Attorney William Florence, left, with Water and Sewer Superintendent Greg Phillips during a break in Tuesday's meeting, is providing legal counsel on an interim basis until trustees appoint a new village attorney. (Photo by M. Turton)

Attorney William Florence, left, with Water and Sewer Superintendent Greg Phillips during a break in Tuesday’s meeting, is providing legal counsel on an interim basis until trustees appoint a new village attorney. (Photo by M. Turton)

As part of his report, Phillips also asked Falloon to intervene in hopes of moving two long-delayed projects forward. “These large agencies hold us back,” Phillips complained. Falloon will write to the New York City Department of Environmental Protection asking them to expedite the village request to connect to the Catskill Aqueduct, a relatively simple project that must be completed before the village-owned reservoirs off Lake Surprise Road can be drawn down and repairs made to the dams there. The mayor will also contact Metro-North Railroad, whose cooperation is needed in order to complete the Market Street pumping station project.

Mayor recuses himself

Falloon recused himself from discussion of a project that will see homes on West Bank Street connect to the village sewer system.
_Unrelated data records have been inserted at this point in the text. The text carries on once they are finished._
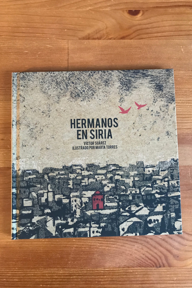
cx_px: 101
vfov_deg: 61.9
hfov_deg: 43.6
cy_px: 144
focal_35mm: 30
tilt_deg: -85.1
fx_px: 240
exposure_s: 1/13
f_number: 1.8
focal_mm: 3.99
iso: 100
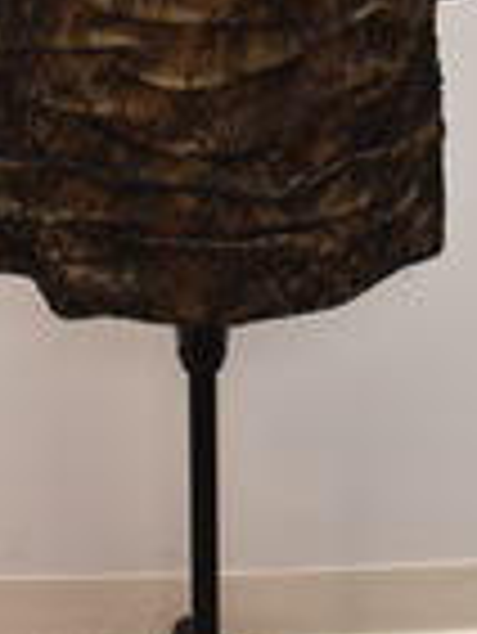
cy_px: -121
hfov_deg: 17.8
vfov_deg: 21.8
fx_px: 1523
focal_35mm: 83
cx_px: 202
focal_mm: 18
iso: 1000
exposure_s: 1/100
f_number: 4.5
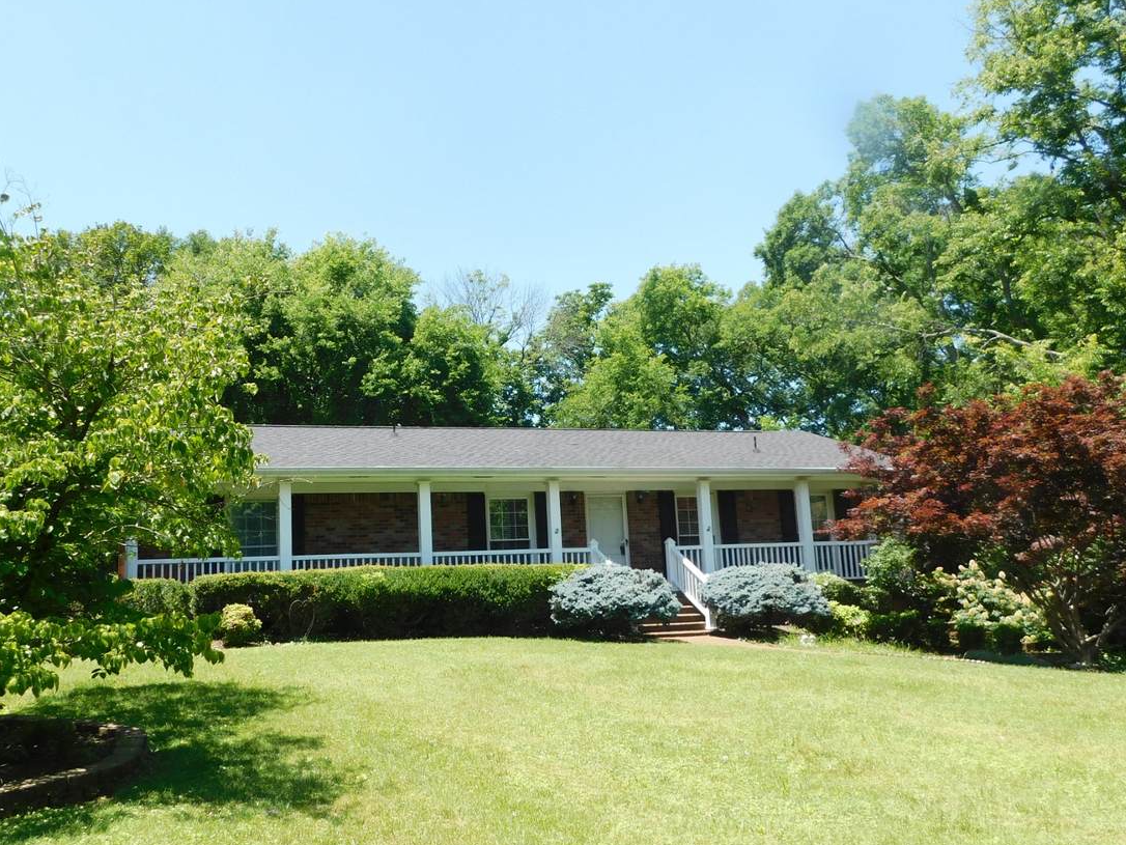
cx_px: 529
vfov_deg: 43.0
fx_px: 1074
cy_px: 420
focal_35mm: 33
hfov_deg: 55.3
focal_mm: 4.9
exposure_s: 1/500
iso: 125
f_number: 3.2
Falloon lives on the street, a private road. With the mayor out of the room, trustees passed a resolution establishing an escrow account of $1,450 to cover project-engineering costs, to be paid for by the street’s residents. They will also bear the cost of construction while the village will ensure that the connection meets the required standards.

Phillips and Bowman both commented that having homes on the street that are currently served by septic systems connected to the sewer system is a positive step for the village. Phillips added that normal maintenance will be required in the future since the new line will connect to the overall sewer system.

Those maintenance requirements will be spelled out in the final agreement between residents and the village. Interim counsel Florence will review the agreement once engineering for the project is completed by Oakwood Engineering, which will also review the project on behalf of the village.

Other matters

Officer-in-Charge Kane reminded residents as part of his monthly report that the new number to call to determine if parking is prohibited on village streets due to ongoing or predicted snowfall is now 845-747-7669.

Mark Forlow was appointed village historian, replacing Donald MacDonald who retired from the New York state-mandated position several months ago. At its Jan. 8 meeting, the Philipstown Town Board also appointed Forlow as town historian.

Questions submitted recently to the Village Board to be passed on to the New York State Department of Environmental Conservation regarding removal of coal tar in the area of the Cold Spring Boat Club will be the subject of a workshop to be scheduled in the near future.

Peekskill-based Wheelabrator Technologies informed village officials that in accordance with New York state law, manufacturers must now handle recycling of many types of electronic equipment including computers, televisions, cellphones and other devices. As a result electronic devices cannot be disposed of at the curb as part of regular recycling. Information is available at dec.ny.gov.